To-do item>
Provide the number of lines below that include "pixels", without any other words.

Source material>
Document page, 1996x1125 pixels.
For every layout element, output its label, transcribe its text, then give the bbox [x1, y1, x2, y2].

* * *

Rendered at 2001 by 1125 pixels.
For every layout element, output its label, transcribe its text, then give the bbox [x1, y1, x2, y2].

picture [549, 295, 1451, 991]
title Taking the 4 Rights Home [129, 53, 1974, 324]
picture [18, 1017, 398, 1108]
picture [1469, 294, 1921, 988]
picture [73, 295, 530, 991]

--

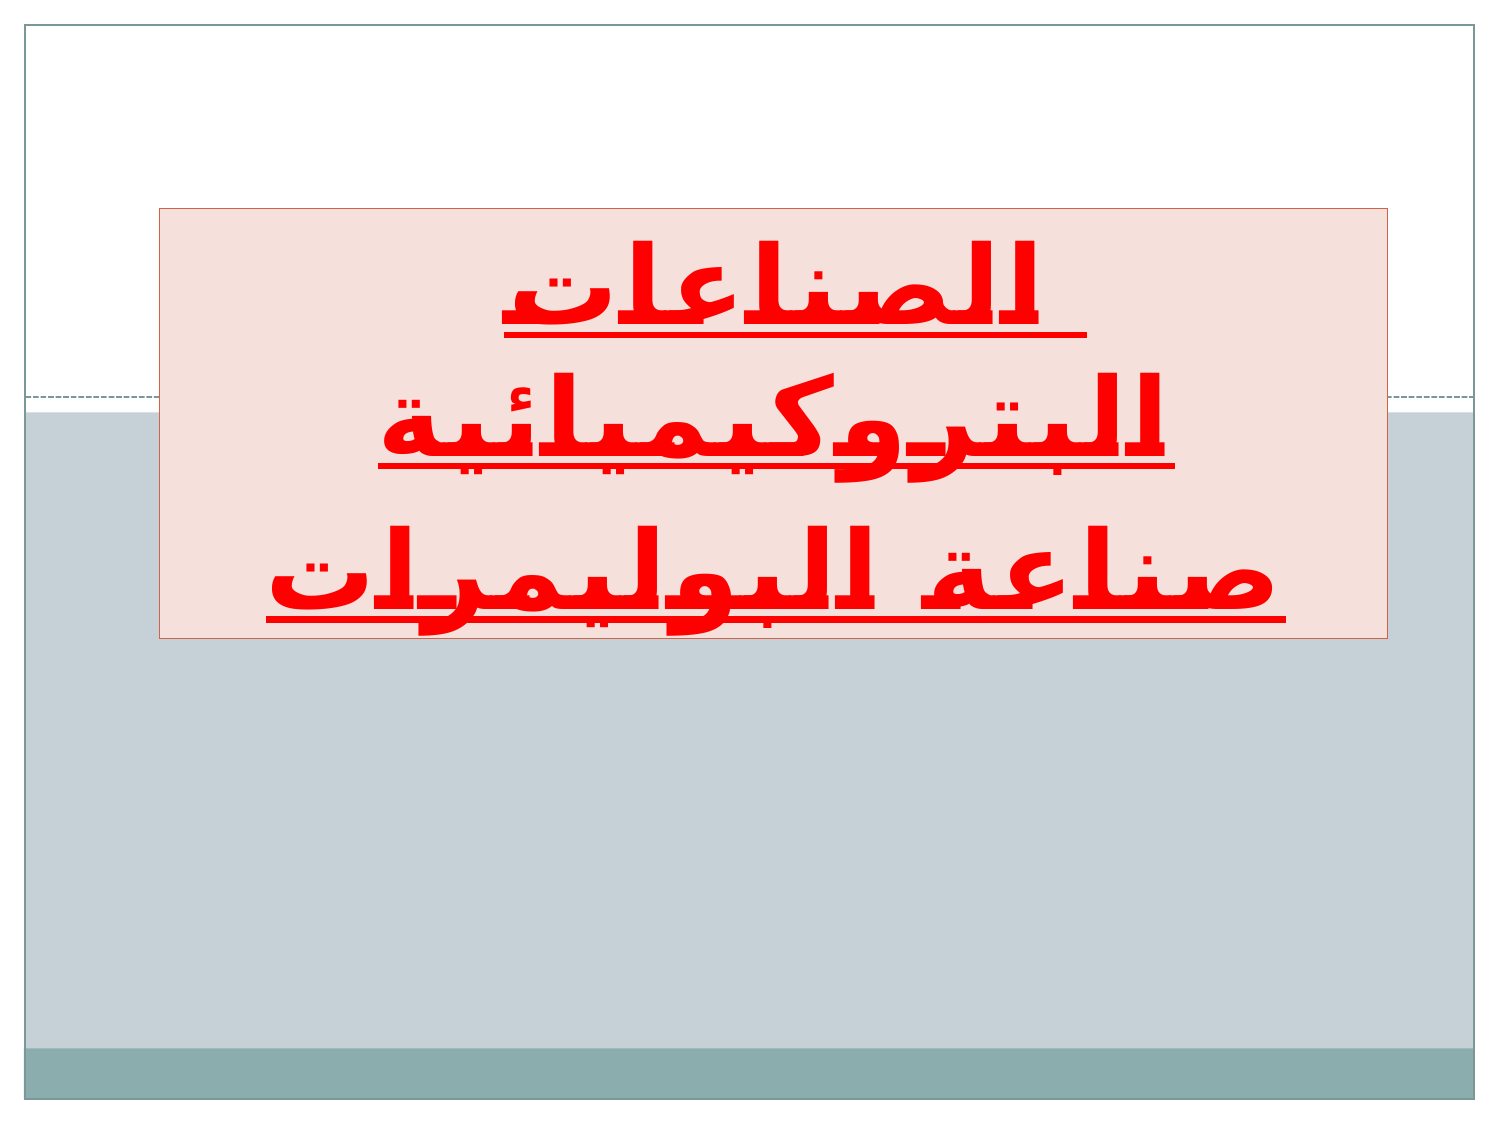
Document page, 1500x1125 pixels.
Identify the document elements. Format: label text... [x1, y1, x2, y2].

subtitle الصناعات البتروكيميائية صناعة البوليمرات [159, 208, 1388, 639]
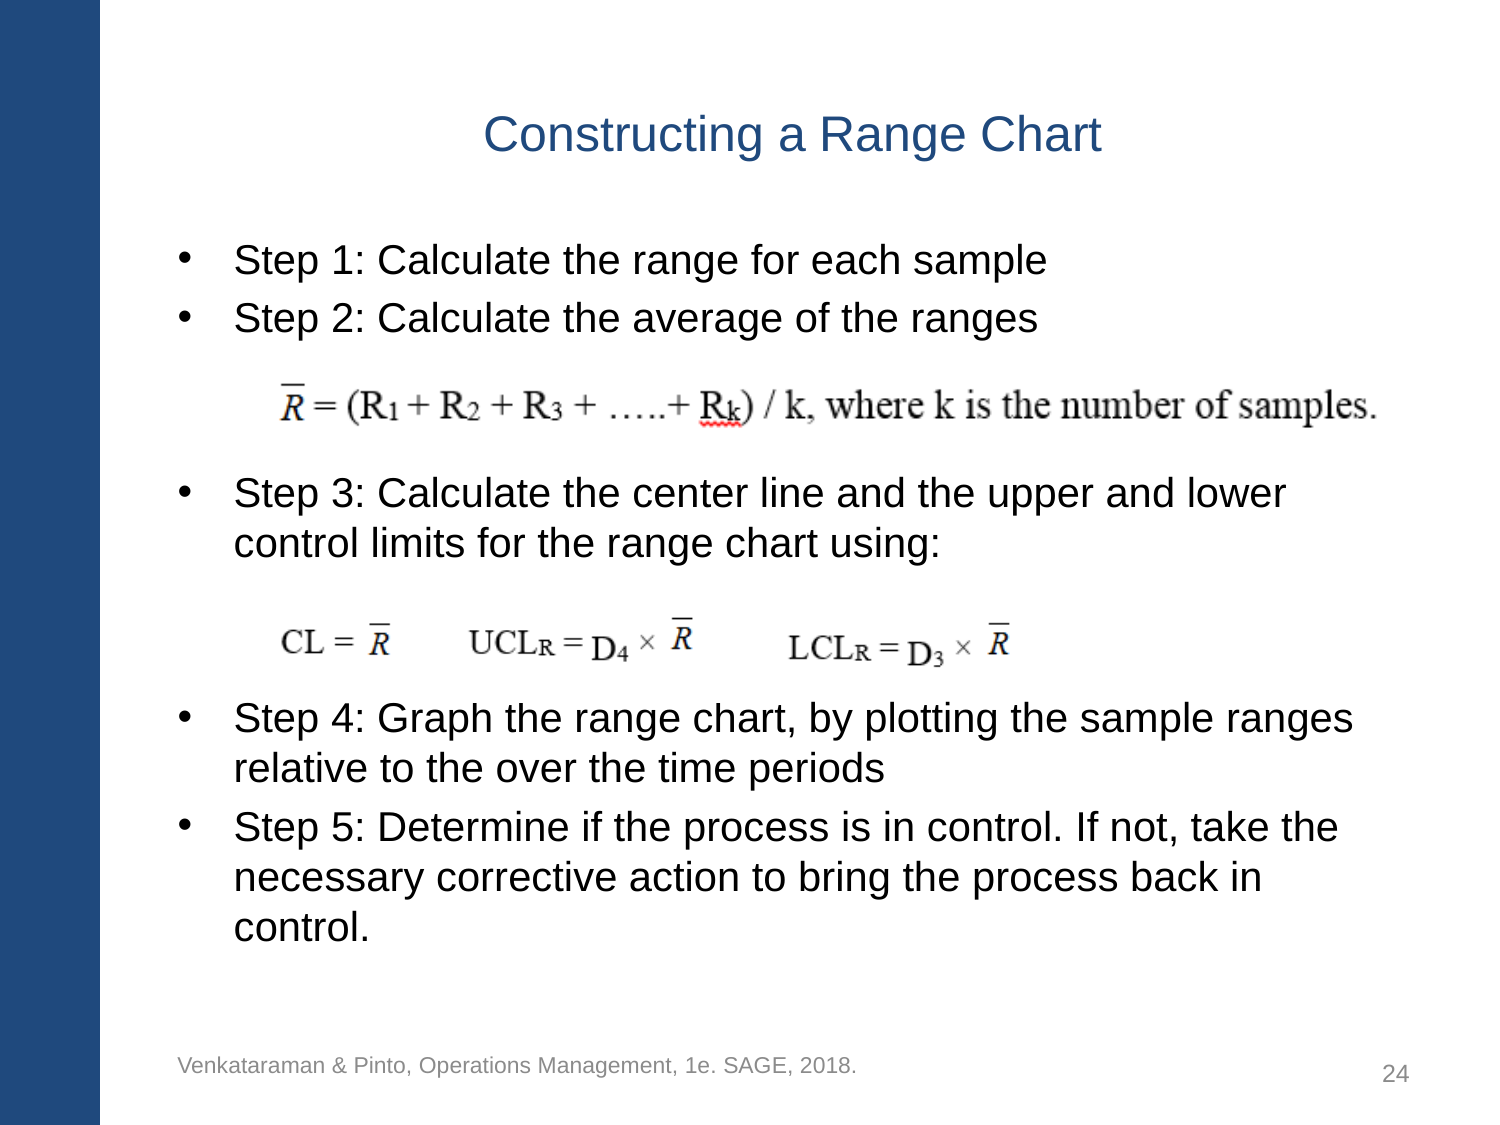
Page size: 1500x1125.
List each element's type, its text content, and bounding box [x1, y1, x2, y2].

Response to this task>
3